The death of his wife seemed to have been a great blow to Mr. Ferrars. The expression of his careworn, yet still handsome, countenance became, if possible, more saddened. It was with difficulty that his daughter could induce him to take exercise, and he had lost altogether that seeming interest in their outer world which once at least he affected to feel. Myra, though ever content to be alone, had given up herself much to her father since his great sorrow; but she felt that her efforts to distract him from his broodings were not eminently successful, and she hailed with a feeling of relief the establishment of Nigel in the parish, and the consequent intimacy that arose between him and her father.

Nigel and Myra were necessarily under these circumstances thrown much together. As time advanced he passed his evenings generally at the hall, for he was a proficient in the only game which interested Mr. Ferrars, and that was chess. Reading and writing all day, Mr. Ferrars required some remission of attention, and his relaxation was chess. Before the games, and between the games, and during delightful tea-time, and for the happy quarter of an hour which ensued when the chief employment of the evening ceased, Nigel appealed much to Myra, and endeavoured to draw out her mind and feelings.

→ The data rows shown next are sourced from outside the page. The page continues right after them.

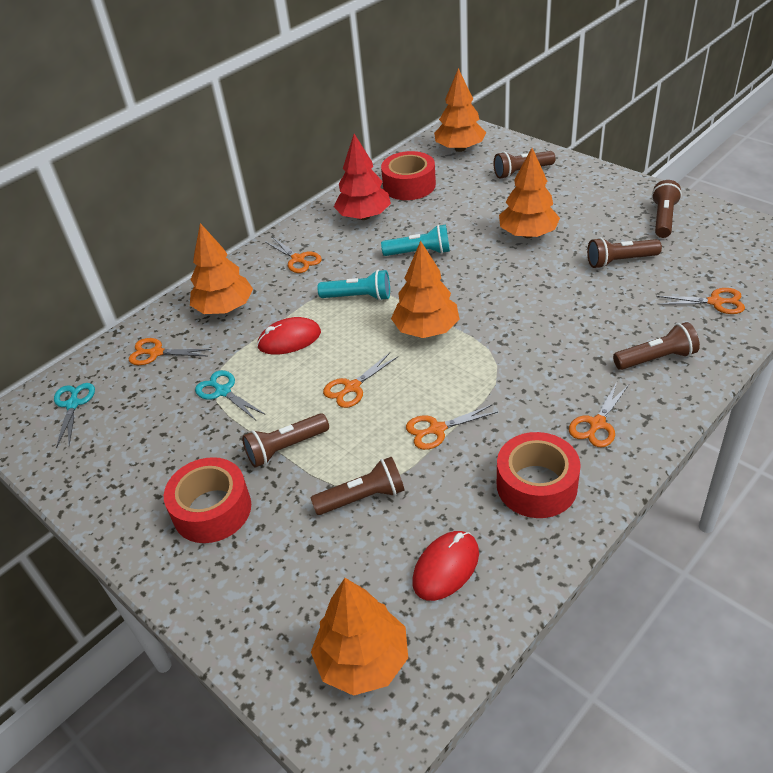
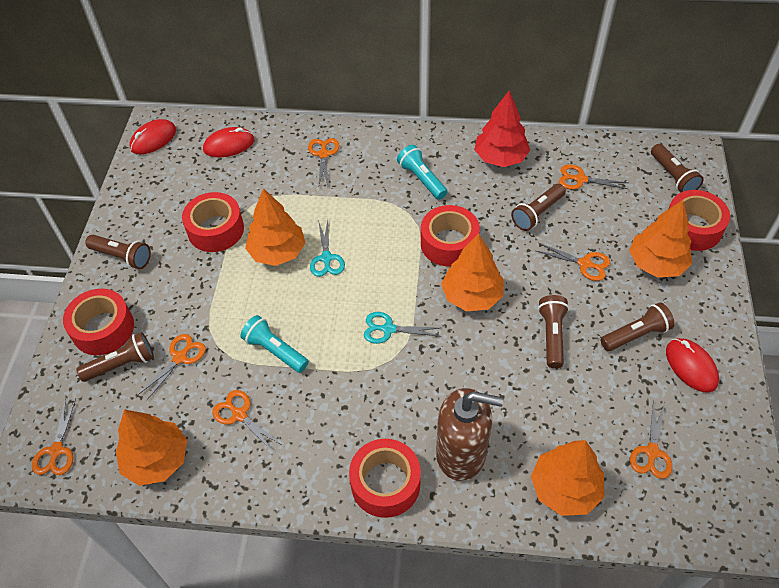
brown soap dispenser: 0 -> 1
orange scissors: 6 -> 7
red mouse: 2 -> 3
red tape: 3 -> 5

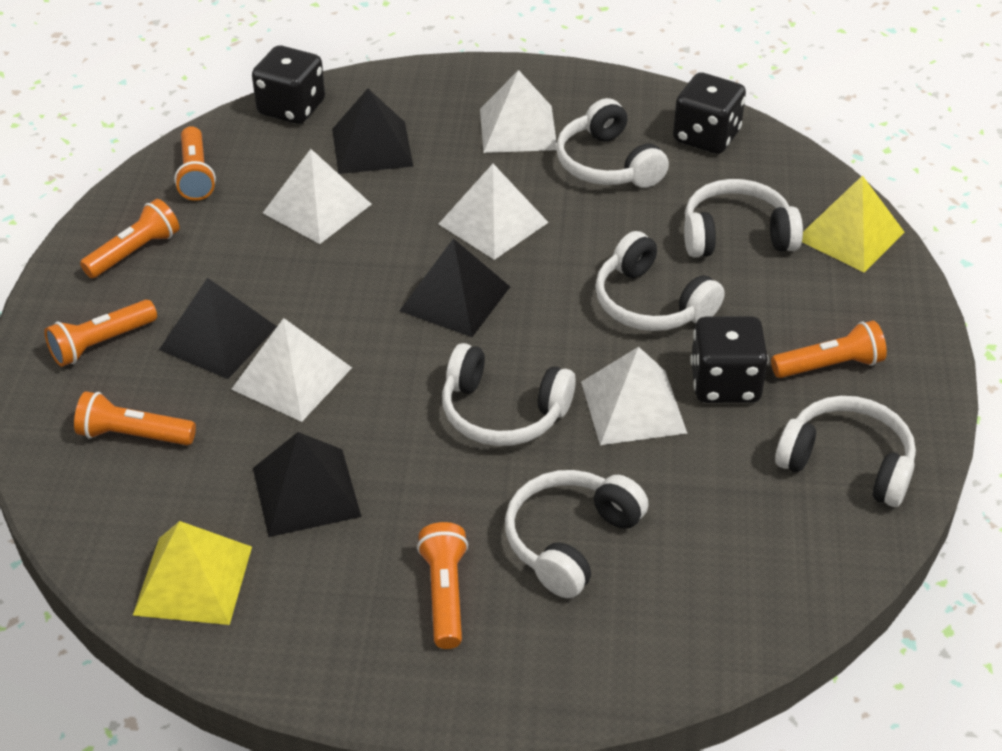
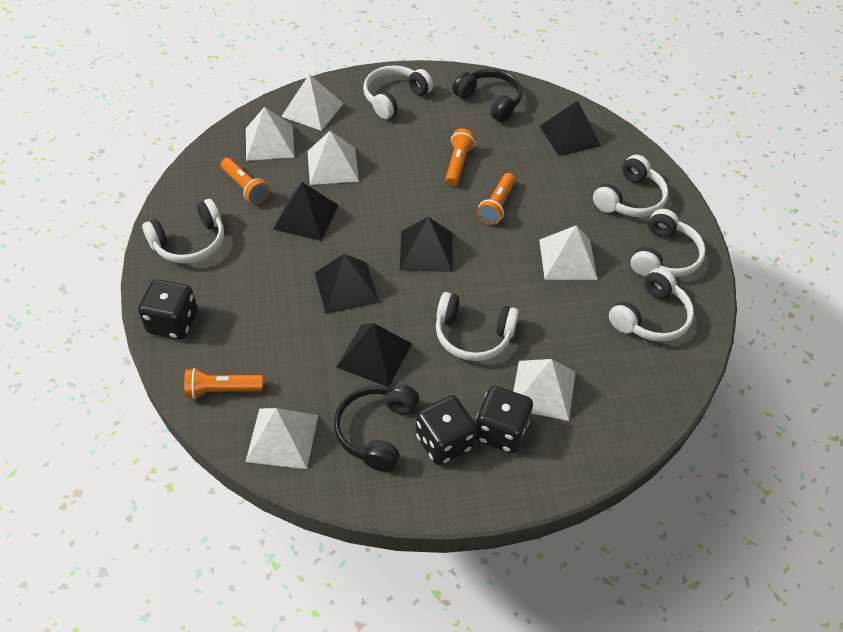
black headphones: 0 -> 2
black pyramid: 4 -> 5
orange flashlight: 6 -> 4
white pyramid: 5 -> 6
yellow pyramid: 2 -> 0

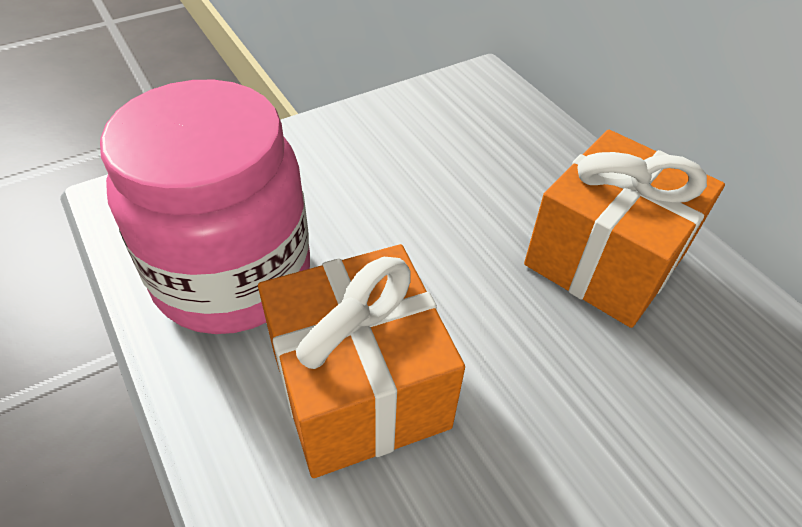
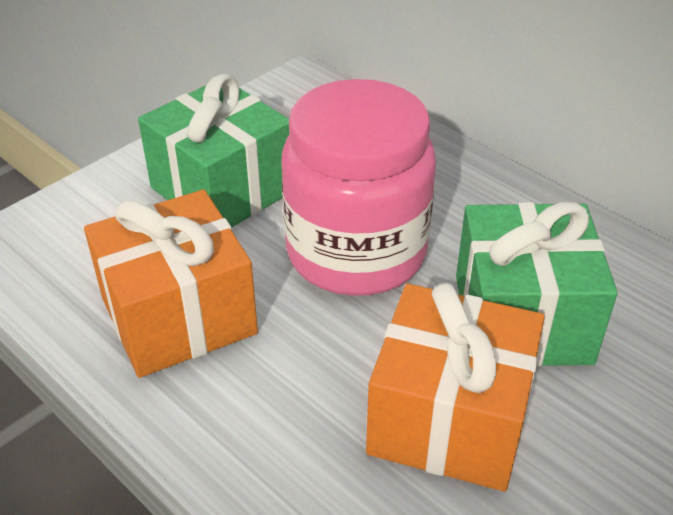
green gift: 0 -> 2

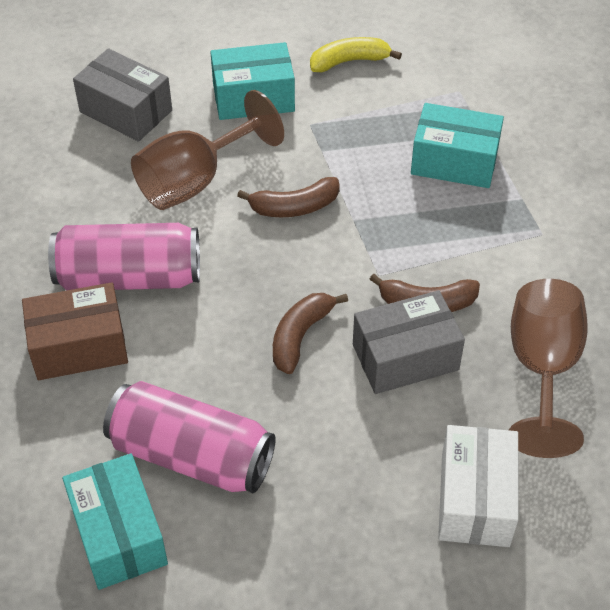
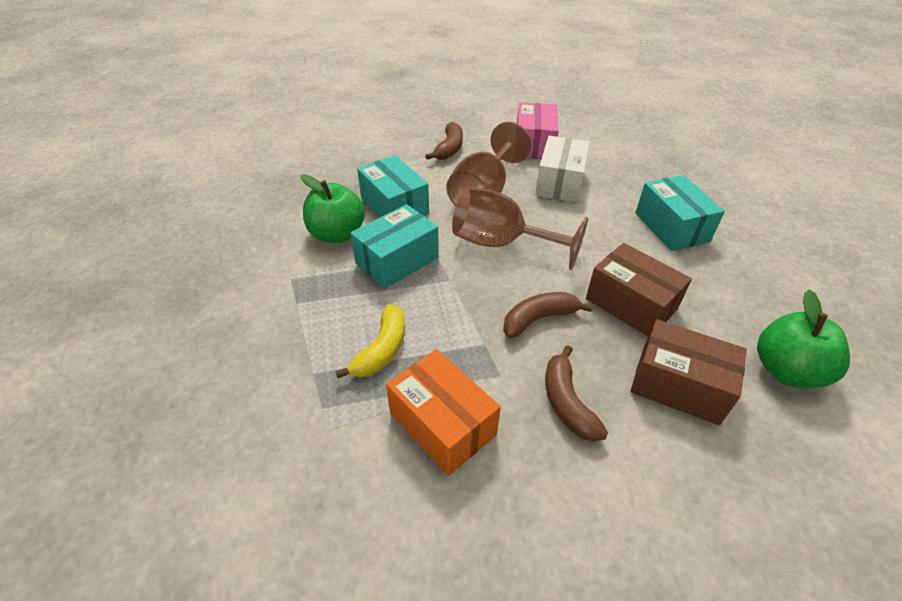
brown box: 1 -> 2
green apple: 0 -> 2
grey box: 2 -> 0
orange box: 0 -> 1
pink box: 0 -> 1
pink can: 2 -> 0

He lent her books, and books that favoured, indirectly at least, his own peculiar views—volumes of divine poesy that had none of the twang of psalmody, tales of tender and sometimes wild and brilliant fancy, but ever full of symbolic truth.

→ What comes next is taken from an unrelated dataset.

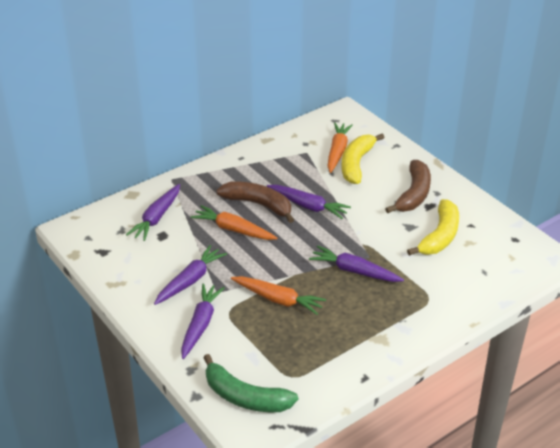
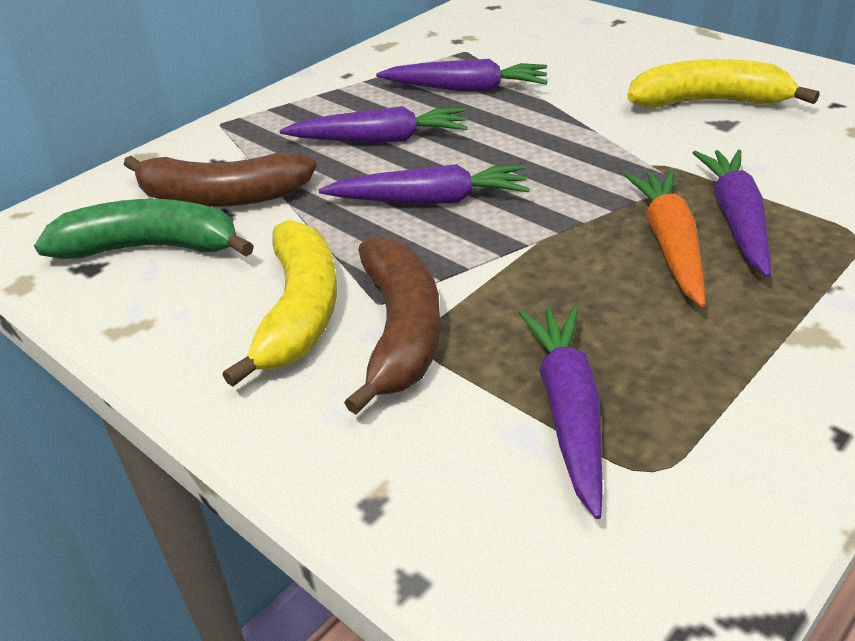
orange carrot: 3 -> 1

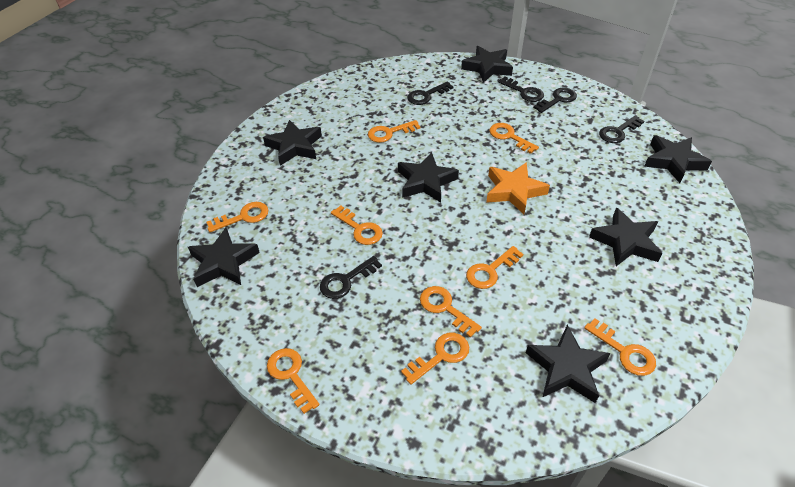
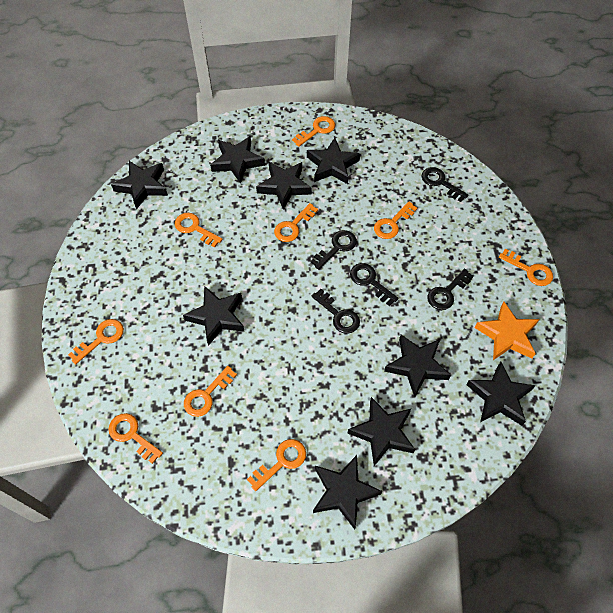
black star: 7 -> 9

Chess-playing requires complete abstraction, and Nigel, though he was a double first, occasionally lost a game from a lapse in that condensed attention that secures triumph. The fact is, he was too frequently thinking of something else besides the moves on the board, and his ear was engaged while his eye wandered, if Myra chanced to rise from her seat or make the slightest observation.

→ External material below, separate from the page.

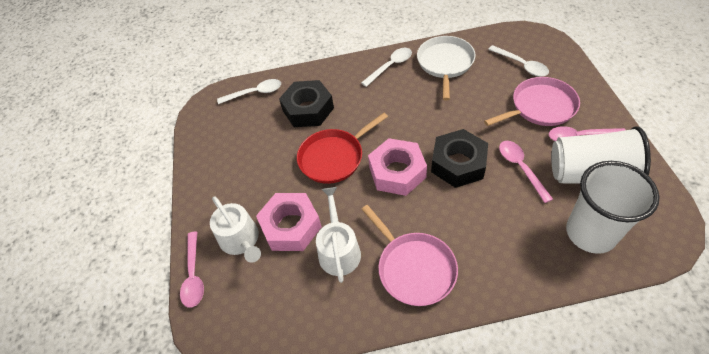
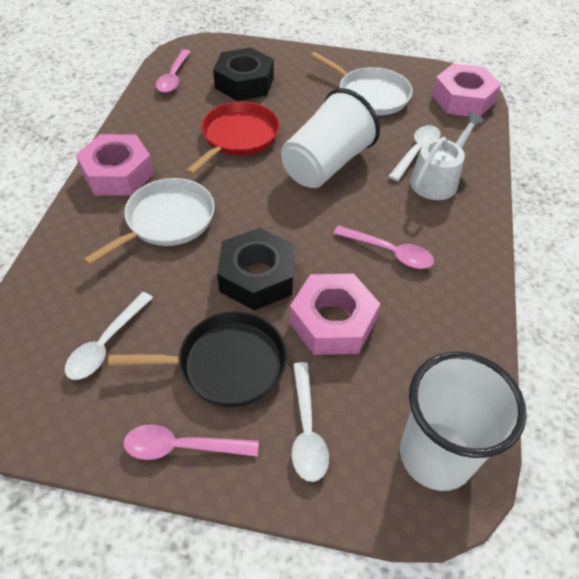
black pan: 0 -> 1
pink nut: 2 -> 3
pink pan: 2 -> 0
white pan: 1 -> 2
white watering can: 2 -> 1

The woods were beginning to assume the first fair livery of autumn, when it is beautiful without decay. The lime and the larch had not yet dropped a golden leaf, and the burnished beeches flamed in the sun. Every now and then an occasional oak or elm rose, still as full of deep green foliage as if it were midsummer; while the dark verdure of the pines sprang up with effective contrast amid the gleaming and resplendent chestnuts.

There was a glade at Hurstley, bounded on each side with masses of yew, their dark green forms now studded with crimson berries. Myra was walking one morning in this glade when she met Nigel, who was on one of his daily pilgrimages, and he turned round and walked by her side.

“I am sure I cannot give you news of your brother,” he said, “but I have had a letter this morning from Endymion. He seems to take great interest in his debating club.”

“I am so glad he has become a member of it,” said Myra. “That kind Mr. Trenchard, whom I shall never see to thank him for all his goodness to Endymion, proposed him. It occupies his evenings twice a week, and then it gives him subjects to think of and read up in the interval.”

“Yes; it is a good thing,” said Nigel moodily; “and if he is destined for public life, which perhaps he may be, no contemptible discipline.”

“Dear boy!” said Myra, with a sigh. “I do not see what public life he is destined to, except slaving at a desk. But sometimes one has dreams.”

“Yes; we all have dreams,” said Nigel, with an air of abstraction.

“It is impossible to resist the fascination of a fine autumnal morn,” said Myra; “but give me the long days of summer and its rich leafy joys. I like to wander about, and dine at nine o’clock.”

“Delightful, doubtless, with a sympathising companion.”

“Endymion was such a charming companion,” said Myra.